Interesting idea! I like the idea of rethinking what the learning environment can look like. I think it’s a great way to get children involved in how their own environments look like. For general creative confidence, and also to envision what difference they can make to other environments too.

Some ideas:
1) I like your reference to urban planning – might this idea also be suitable for the school ground?

2) Maybe eventually this can flow into a challenge using design thinking to improve the environment surrounding the school?

3) Maybe the school can get someone in like a designer to lead them through a creative process to consider specific things of working together, so it isn't just 'making it pretty' but really functional and answers to their needs too.
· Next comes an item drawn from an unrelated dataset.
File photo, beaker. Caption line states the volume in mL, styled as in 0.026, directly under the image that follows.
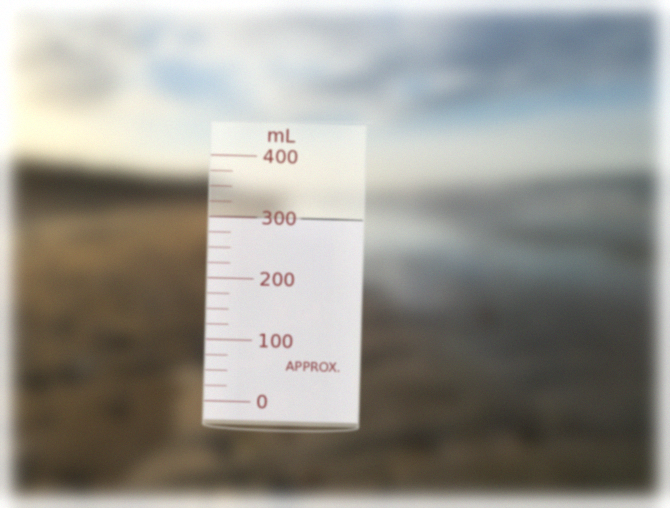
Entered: 300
Some questions [I don’t have answers yet either :-) ]:
1) I agree that it would be useful to consider what homerooms are like in other schools and countries. Like always, Wikipedia was a useful start for me: http://en.wikipedia.org/wiki/Homeroom
How do we keep it a functioning classroom? The broad guidelines you mention may play a key role here.

2) This inspiration http://www.openideo.com/open/creative-confidence/inspiration/learning-the-power-of-quiet/ highlights some interesting points about different styles of thinking especially about introverts and extroverts. How can this idea be implemented in such a way that it takes the different personalities into consideration keeping it inclusive?

3) In your steps of how to achieve this (love the clear steps btw) you mention “...provided... easy-to-move furnishings ...” What about schools with limited resources already? Can we come up with a low cost alternative as well?

4) Does the design change each year with every new year group? How can we make it as easy to ‘re-design’ as possible without waste of materials but that it still feels personal to each group?

Sorry for the long comment :-) But would love to hear your thoughts on some of the above!